小小木屋被炉火映得通亮,暖意与温情充盈每一寸空气。
母亲递来一柄亲手打磨的长弓,弓身坚韧、线条流畅,初具猎人武器的雏形;
父亲则捧出一把猎刀,精致小巧,粗细正好適合幼儿握持。
赫塔傻笑著、却难掩骄傲地展开她准备的礼物——一件用她人生中第一次独自猎得的雪兔皮毛缝成的外套——棕软、厚实,领口细细收边,一看就知道费了不少心思。
当全家人的目光不约而同转向夏诺时,这位素来安静的兄长什么也没说,只是默默走上前,將一条针织围巾轻轻套在了乌里尔的脖子上。
那围巾针脚细密,纹路精巧,用的是今年新剪下来最柔软的羊毛,染成冬日森林的苍鬱灰绿色,角落里还用深色线绣了一只小驯鹿,温柔静謐,栩栩如生。
那是他熬了好几个深夜,就著炉火跃动,一针一线悄悄完成的。
“再过几年,等我猎到头狼,就用它的牙给你做一副耳坠!”赫塔一把抱起乌里尔,笑得眼睛发亮,將他轻轻拋起又稳稳接住,“我们家小弟生得这么漂亮,一定得好好打扮才行。
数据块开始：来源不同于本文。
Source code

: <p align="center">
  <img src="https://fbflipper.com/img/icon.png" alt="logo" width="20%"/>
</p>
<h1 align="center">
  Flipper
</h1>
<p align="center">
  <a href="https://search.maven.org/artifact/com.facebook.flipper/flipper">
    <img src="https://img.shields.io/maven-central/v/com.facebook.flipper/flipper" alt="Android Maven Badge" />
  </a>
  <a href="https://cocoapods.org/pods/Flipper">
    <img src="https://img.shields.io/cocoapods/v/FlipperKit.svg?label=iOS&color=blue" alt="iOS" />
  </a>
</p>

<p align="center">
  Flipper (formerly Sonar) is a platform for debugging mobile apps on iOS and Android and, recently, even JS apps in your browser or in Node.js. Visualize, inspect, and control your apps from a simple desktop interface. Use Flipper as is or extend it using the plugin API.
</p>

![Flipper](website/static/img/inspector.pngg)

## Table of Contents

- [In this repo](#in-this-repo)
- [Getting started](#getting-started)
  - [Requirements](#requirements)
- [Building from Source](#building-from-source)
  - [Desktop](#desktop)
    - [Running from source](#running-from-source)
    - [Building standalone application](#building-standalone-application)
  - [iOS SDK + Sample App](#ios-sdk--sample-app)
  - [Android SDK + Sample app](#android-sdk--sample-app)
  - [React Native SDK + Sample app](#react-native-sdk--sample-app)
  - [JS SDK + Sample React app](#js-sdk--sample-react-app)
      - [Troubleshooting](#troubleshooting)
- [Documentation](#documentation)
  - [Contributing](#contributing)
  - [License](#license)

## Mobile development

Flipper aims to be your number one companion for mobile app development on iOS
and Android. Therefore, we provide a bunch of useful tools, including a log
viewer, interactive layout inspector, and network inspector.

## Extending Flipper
”
欢声笑语氤氳彼此之间,直至村中那口古老的铜钟鸣响,浑厚深远的钟声穿透寒夜,一声接一声,整整十二下。
新的一年,开始了。
夏诺默默收拾起餐桌上狼藉的杯盘,一回头,恰好瞥见一抹火光自窗外一闪而过——巡夜人手持松明火把,脚踏碎雪前行。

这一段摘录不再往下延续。